Another way a language of the second type could internationalize its keywords is to replace all its keywords with symbols and punctuation, then use a preprocessor on all programs. The keywords would be macros that add in these symbols.
The default preprocessor would be the English language one, but any could be used. To use keywords in another language, we could exchange the default preprocessor for one in that other language, eg, a Spanish one. The default preprocessor would be conceptually separate from the compiler, but could in fact be tightly coupled at the implementation-level to provide more efficiency to those using keywords in English, the default natural language. Such a language of the second type is in contrast to one of the first type as far as token usage goes: one uses alphabetic characters for names only, the other to begin only the keywords.

As a case study, I'll look at how a hypothetical language with Java's keywords could replace them with ASCII symbols and punctuation.
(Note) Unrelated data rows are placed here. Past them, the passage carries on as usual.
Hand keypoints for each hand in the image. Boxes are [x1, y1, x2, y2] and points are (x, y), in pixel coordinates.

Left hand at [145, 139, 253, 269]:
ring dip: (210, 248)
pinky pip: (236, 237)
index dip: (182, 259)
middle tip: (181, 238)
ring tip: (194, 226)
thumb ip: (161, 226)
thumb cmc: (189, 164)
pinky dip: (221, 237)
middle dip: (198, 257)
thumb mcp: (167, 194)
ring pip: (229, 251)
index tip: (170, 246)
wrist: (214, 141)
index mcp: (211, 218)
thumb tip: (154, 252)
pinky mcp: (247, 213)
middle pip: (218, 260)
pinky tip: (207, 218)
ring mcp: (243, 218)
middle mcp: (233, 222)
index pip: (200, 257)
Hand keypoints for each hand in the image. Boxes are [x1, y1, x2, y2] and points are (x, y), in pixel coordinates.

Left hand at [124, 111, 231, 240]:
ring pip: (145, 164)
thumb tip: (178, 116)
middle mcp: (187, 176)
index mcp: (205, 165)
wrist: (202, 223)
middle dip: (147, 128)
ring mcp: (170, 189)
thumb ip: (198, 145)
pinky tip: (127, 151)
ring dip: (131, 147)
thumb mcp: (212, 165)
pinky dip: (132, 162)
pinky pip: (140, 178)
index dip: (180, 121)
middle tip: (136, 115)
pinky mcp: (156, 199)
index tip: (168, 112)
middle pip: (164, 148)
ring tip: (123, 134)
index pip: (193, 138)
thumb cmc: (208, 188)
I'll divide them into nouns, verbs, and adjectives/adverbs as far as possible.

The Nouns: With auto- and unboxing, the keywords for void, char, int, long, short, byte, float, double, and boolean could be macros that add in java.lang.Void, java.lang.Character, java.lang.Integer, etc, and the semantics would be unchanged. true and false could be replaced with java.lang.Boolean.TRUE and java.lang.Boolean.FALSE. If the Null type comes in Java 7, null could similarly be replaced.
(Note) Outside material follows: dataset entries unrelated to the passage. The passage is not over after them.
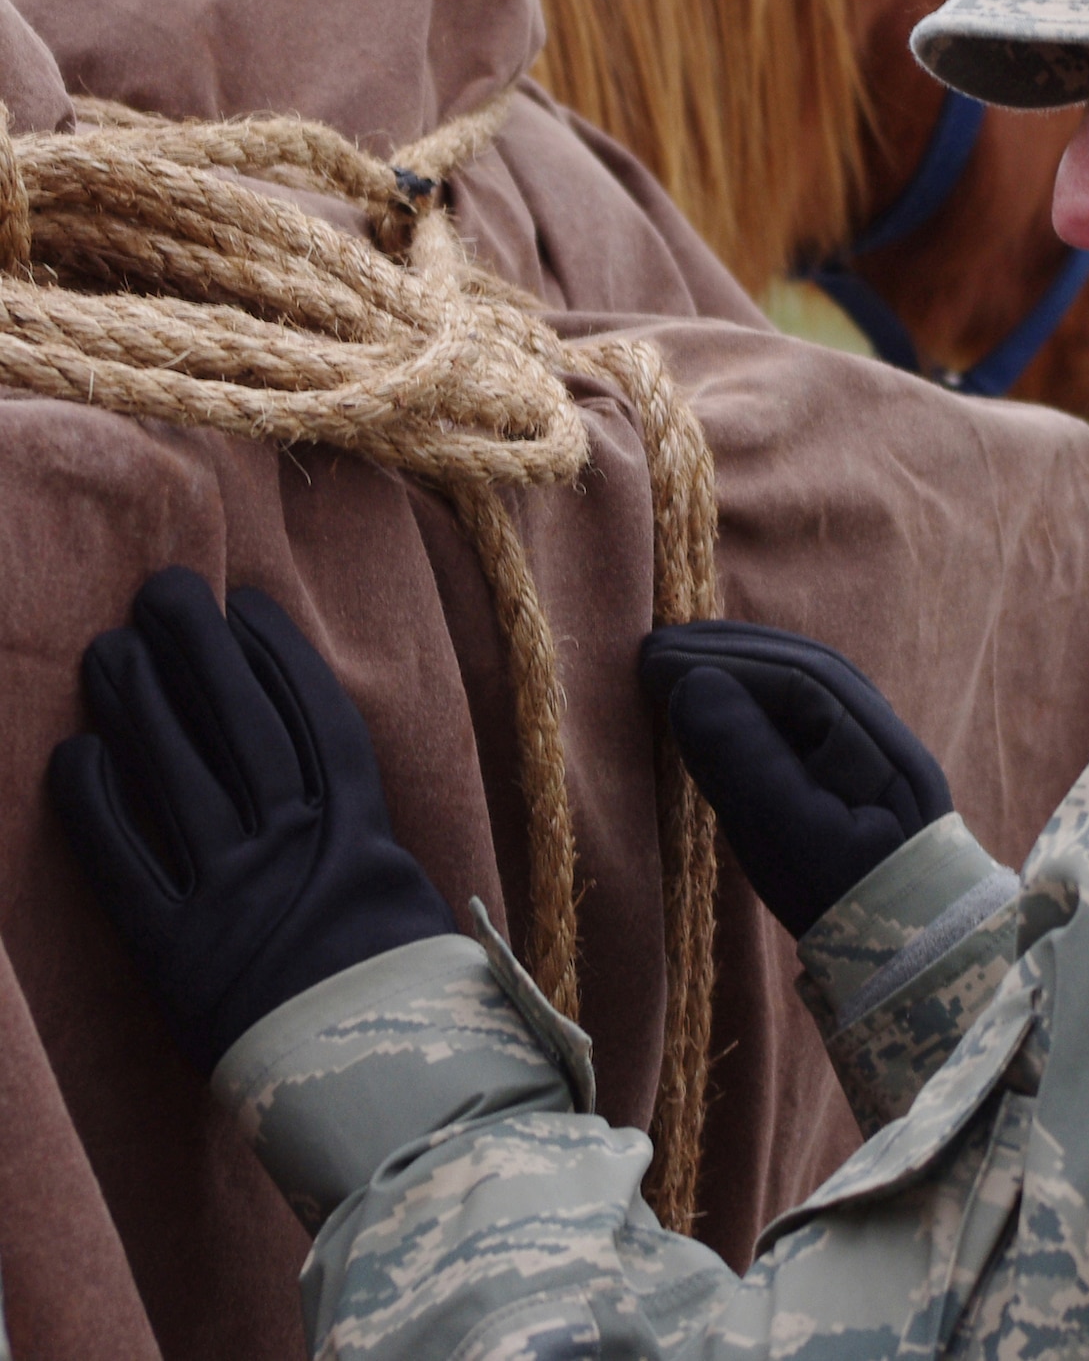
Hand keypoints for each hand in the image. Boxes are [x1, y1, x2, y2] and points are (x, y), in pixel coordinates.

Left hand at [48, 567, 455, 1074]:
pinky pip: (124, 865)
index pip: (309, 717)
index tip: (244, 604)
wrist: (384, 1099)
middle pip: (237, 727)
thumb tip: (343, 793)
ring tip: (111, 649)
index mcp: (361, 835)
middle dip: (198, 652)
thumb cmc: (410, 1004)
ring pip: (177, 777)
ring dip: (141, 706)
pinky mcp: (175, 956)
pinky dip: (96, 806)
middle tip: (162, 591)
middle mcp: (293, 853)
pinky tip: (74, 753)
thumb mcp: (412, 905)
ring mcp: (232, 900)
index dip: (275, 655)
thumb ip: (369, 845)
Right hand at [640, 621, 950, 936]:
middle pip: (803, 671)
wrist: (911, 960)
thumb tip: (692, 685)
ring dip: (741, 667)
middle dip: (727, 654)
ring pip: (804, 689)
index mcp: (880, 748)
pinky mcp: (856, 777)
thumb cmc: (846, 906)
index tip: (654, 663)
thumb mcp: (786, 839)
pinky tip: (721, 698)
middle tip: (651, 650)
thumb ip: (744, 760)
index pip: (797, 680)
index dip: (723, 664)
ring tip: (677, 660)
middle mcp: (886, 736)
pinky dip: (758, 696)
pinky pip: (806, 716)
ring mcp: (876, 754)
The Adjectives: The modifiers could be considered to be annotations that the compiler sees first, before any "other" annotation processor. So static, private, protected, public, abstract, final, volatile, transient, native, strictfp, and synchronized (as a modifier) could be macros that add in equivalent annotations, eg, static with @Static, protected with @Access("Protected"), etc, depending on the lexical context of the macro. Because interface acts as a modifier of an implied class, it could be a macro that adds in @Interface class.

The Verbs: Many of the keywords are at the beginning of the line, and look like commands, function calls, closure calls, etc. By leaving those keywords in the language but also allowing them to be used as names, the compiler could determine from the context which usage was intended. From the programmer's point of view, a while{ ... } statement would be no different to the use{ ... } closure call, and the assert ... statement no different to the println ... call. Eligible keywords from Java are: for, while, do, if, else, switch, case, default, try, catch, finally, return, throw, break, continue, package, import, class, assert, and synchronized (as a block header). They could even look like they're defined in a standard library class, eg, mylang.lang.System.for(...), mylang.lang.System.while(...), etc. To enable this, the language would need to allow closures with multi-name syntax, eg, myIf(...) myElse(...). Such keywords could then be internationalized by programmers using the same mechanism as for names in standard libraries. (Though in fact, some of these verb-keywords may be definable in terms of others, eg, default defined as case Object || null.)

As for the other keywords:
extends and implements can be distinguished from their context, and could be replaced with a colon. So could throws. const and goto could finally be retired. new and instanceof could each be macros that add in some alternative symbols. (Some languages with Java syntax do the opposite, adding in new keywords, such as as and in, as alternatives to symbols in the language.) We could eliminate this and super as keywords by considering a class to be divided into an outer, static portion, and an inner, instantiable portion, borrowing an idea from the Scala language. The static modifiers would be absent from the outer portion, and the inner portion would be bracketed with object this extends super{ ... }, where this and super are simply defaults for any names a programmer might choose. The current class definition syntax would expand as a macro to this new syntax, and the new object keyword would be a verb-keyword, just like class.

We could thus internationalize the keywords for a Java-style language which uses keywords and names with the same syntactic form.